His insight is completely valid, and his suggestions for remedy are excellent. Fixing these conflict of interest problems is one essential for restoring our economy. However, you “study” this book, more than you read it. The importance of the content overrides the readability – until someone else provides a better vehicle.
This book won the 1992 Pulitzer Prize. It covers the history of petroleum oil and its impact on our society up through 1990. In the 20 years since, his demonstrated conclusion remains true: “Oil remains an essential element in national power, a major factor in world economies, a critical focus for war and conflict, and a decisive force in international affairs.” The Prize makes the case that our progress as an industrial society derived from the efficiency of fossil fuels, and our greatest conflicts were decided in large part by the access thereto (the chapters on WWI and II are riveting).
The book is easy to read, almost a thriller. Mention of environmental and depletion issues surrounding oil is only in passing, until the 1991 Epilogue, which foreshadows our current situation: “…the United States political system was paralyzed … Anger, finger-pointing, scapegoating – all became a substitute for the development of a rational reaction to a very serious problem. … .the spectacle of that fragmented, contentious response, characterized by the pursuit of a galaxy of conflicting special interests, provides reason to ponder how… the United States will respond over the long haul to future energy needs and crises”.
This book highlights the conflict between the Corporation and the well-being of society. The corporation has become the world’s dominant economic institution, but its flaws make it harmful. This book explains the evolution of the corporation, and makes the 3 observations below, and then offers legal and democratic reforms to remedy the damages caused.
- The corporation’s legally defined mandate is to pursue relentlessly and without exception its own economic self-interest, regardless of the harmful consequences it might cause to others.

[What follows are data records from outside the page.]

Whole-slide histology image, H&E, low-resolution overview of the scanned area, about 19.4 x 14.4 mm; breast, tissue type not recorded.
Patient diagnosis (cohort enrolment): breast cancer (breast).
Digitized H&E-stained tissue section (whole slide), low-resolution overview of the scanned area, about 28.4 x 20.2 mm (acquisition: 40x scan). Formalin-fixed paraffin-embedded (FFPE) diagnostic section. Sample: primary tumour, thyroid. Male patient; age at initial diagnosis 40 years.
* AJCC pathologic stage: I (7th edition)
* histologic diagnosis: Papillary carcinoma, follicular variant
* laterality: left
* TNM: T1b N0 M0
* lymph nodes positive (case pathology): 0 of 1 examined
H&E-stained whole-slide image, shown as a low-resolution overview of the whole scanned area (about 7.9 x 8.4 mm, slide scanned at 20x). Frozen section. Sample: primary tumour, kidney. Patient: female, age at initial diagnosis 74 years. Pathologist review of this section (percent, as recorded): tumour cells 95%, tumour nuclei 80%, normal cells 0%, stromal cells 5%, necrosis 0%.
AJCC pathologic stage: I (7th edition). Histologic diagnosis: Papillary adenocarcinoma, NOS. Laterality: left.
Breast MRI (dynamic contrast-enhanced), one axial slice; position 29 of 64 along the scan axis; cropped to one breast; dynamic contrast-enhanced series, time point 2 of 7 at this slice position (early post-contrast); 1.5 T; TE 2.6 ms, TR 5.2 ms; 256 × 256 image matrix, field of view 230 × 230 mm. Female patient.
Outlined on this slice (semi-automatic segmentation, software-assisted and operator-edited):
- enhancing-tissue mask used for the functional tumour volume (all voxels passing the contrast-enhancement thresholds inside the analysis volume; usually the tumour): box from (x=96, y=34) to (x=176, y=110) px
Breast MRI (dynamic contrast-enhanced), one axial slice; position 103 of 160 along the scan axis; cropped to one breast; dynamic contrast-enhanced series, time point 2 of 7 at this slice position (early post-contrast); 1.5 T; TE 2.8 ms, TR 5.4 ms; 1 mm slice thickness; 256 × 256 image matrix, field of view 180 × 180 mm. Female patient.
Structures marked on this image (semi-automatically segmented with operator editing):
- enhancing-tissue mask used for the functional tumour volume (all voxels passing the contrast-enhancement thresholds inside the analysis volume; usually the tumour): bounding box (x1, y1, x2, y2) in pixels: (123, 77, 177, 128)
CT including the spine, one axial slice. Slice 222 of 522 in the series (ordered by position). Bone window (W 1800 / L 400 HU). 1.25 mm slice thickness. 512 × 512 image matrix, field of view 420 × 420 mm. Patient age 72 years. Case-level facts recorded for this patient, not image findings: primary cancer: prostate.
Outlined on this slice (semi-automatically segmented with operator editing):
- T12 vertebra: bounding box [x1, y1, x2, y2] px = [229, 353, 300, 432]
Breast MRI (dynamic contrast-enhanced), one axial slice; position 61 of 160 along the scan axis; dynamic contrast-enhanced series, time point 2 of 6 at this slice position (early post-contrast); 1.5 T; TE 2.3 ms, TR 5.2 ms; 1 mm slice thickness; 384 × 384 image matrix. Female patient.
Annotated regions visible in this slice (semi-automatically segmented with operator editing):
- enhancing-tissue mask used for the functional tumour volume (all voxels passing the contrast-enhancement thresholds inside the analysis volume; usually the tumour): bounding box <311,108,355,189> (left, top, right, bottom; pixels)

- The corporation’s unbridled self-interest victimizes individuals, society, and, when it goes awry, even shareholders and can cause corporations to self-destruct, as recent Wall Street scandals reveal.
- Governments have freed the corporation, despite its flawed character, from legal constraints through deregulation and granted it ever greater authority over society through privatization – and now, with Citizens United, they almost vote…
If you’d rather, there is an excellent 1 hour documentary film of the same title, based on this book, for those who prefer video media.
This is not a book, just a two page statement issued by about 1,700 scientists including 102 Nobel laureates. I must have been asleep when it was issued. In case you think I’m off base in my concerns, read the list of signatories – and that was 1992. This has been followed by other such letters in the following decades, most recently Sept, 2016.
And then… it was issued again in Dec. 2017, signed by 15,000 scientists, and has since been signed by 4,500 more, and the paper is currently the sixth most discussed research paper in the world, according to The Altmetric ______________________________________________________
As always, we welcome your additions to this list, and corrections to our presentation thereof. What we’re really looking for is an evidence-based book with peer-reviewed solid logic that says: “Don’t worry, everything will be fine”.